What is being asked: Convert the part of the rows that opens with the line containing "Which range on" and runs through the end of the rows, both ends included, into a Markdown table with the columns No. and Line. Number each line, skip blank lines, and leave the pictures out.

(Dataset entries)
········

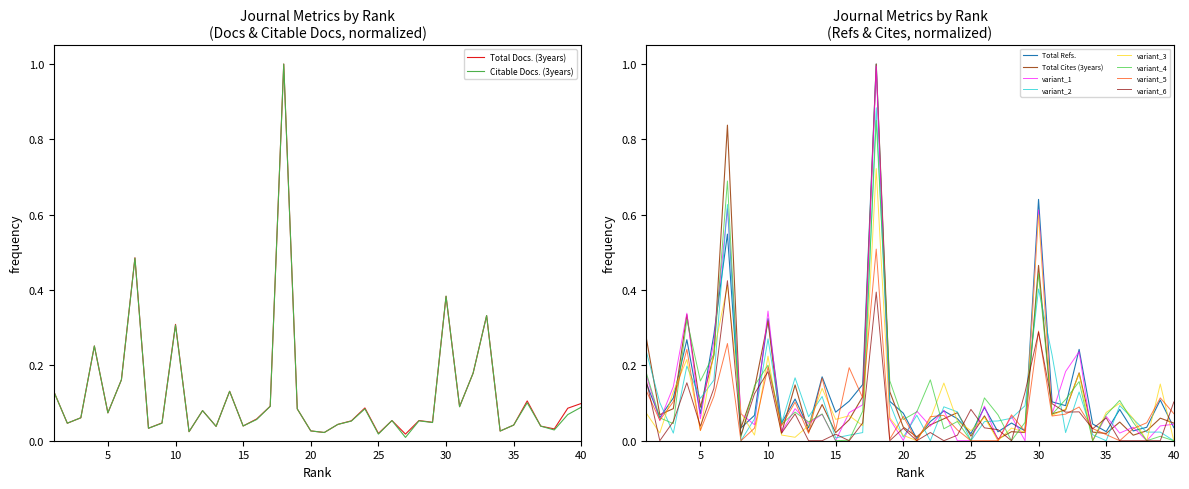

At which category does Citable Docs. (3years) reach its first local valley?

2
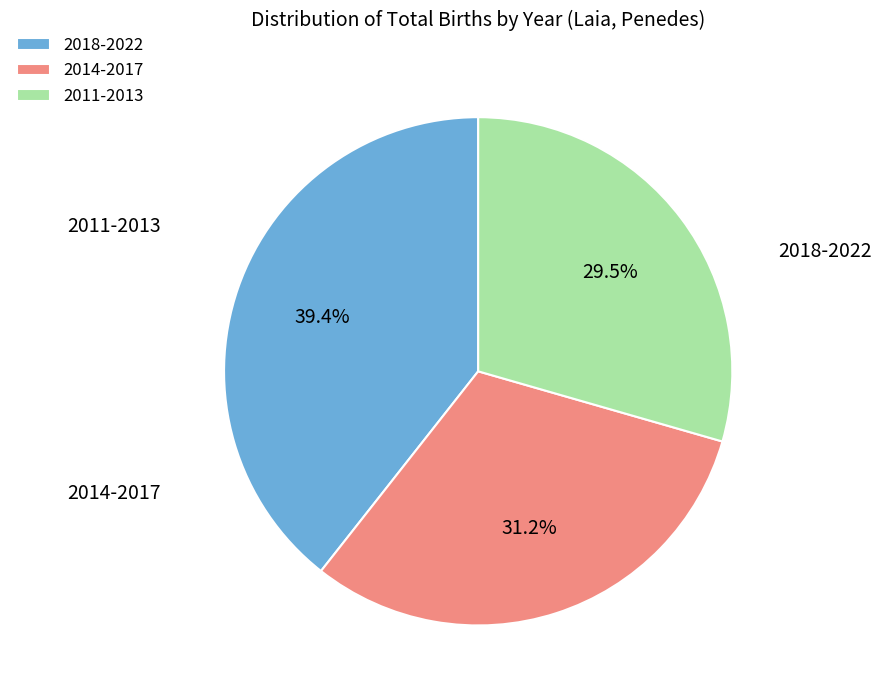

Approximately how many times larger is the value at 2011-2013 compared to 2018-2022?

0.7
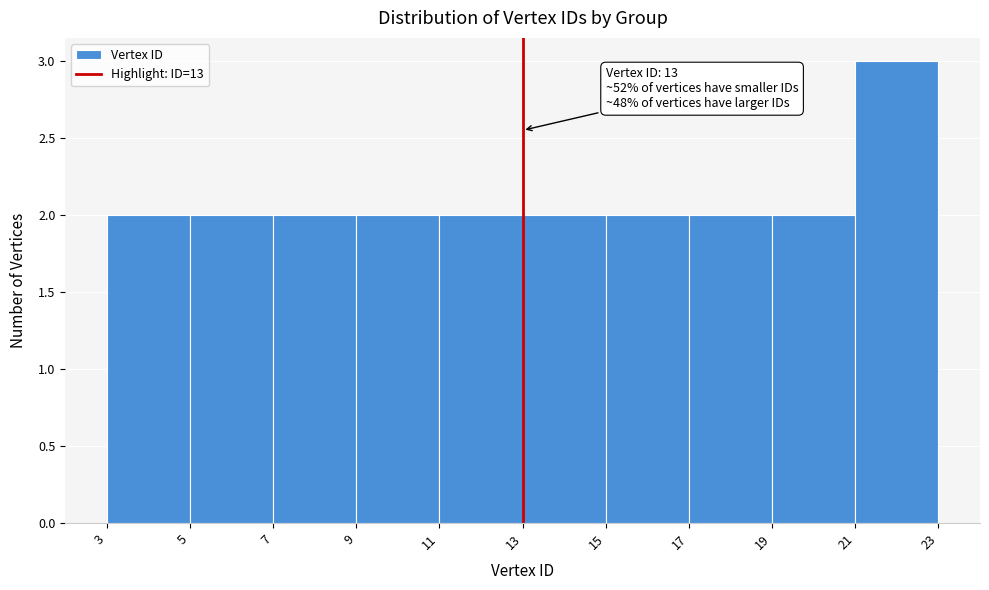

Which range on the x-axis has the tallest bar?

21 to 23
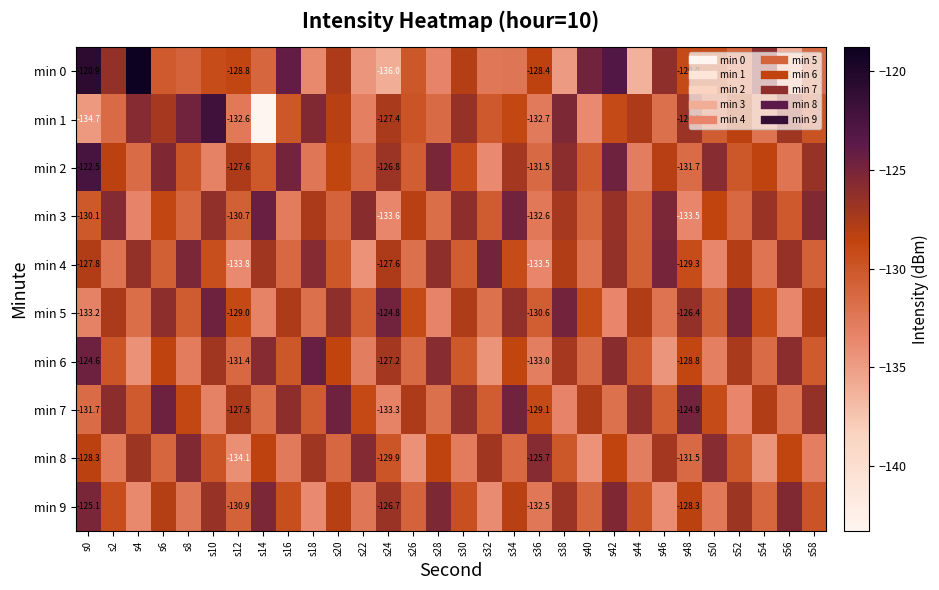

Which category has the highest value across all series?

s4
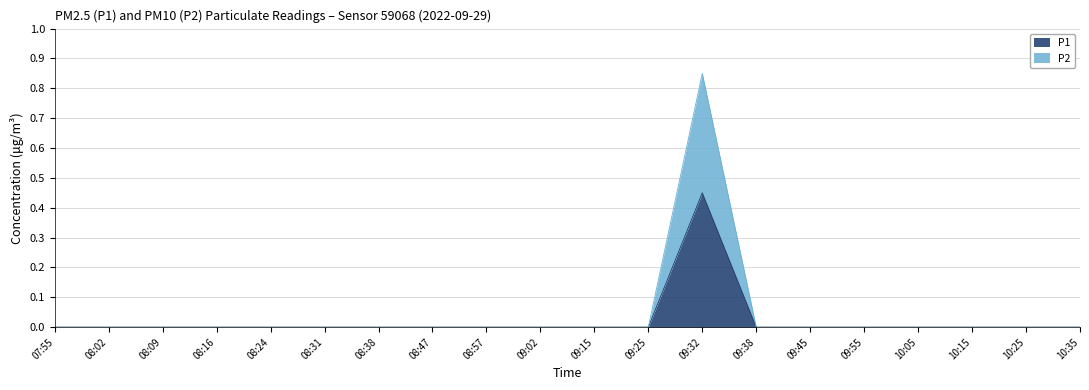

True or false: P1 has a value of 0.0 at 09:45.

True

········

Response to the task:
| No. | Line |
|---|---|
| 1 | Which range on the x-axis has the tallest bar? |
| 2 | 21 to 23 |
| 3 | Which category has the highest value across all series? |
| 4 | s4 |
| 5 | True or false: P1 has a value of 0.0 at 09:45. |
| 6 | True |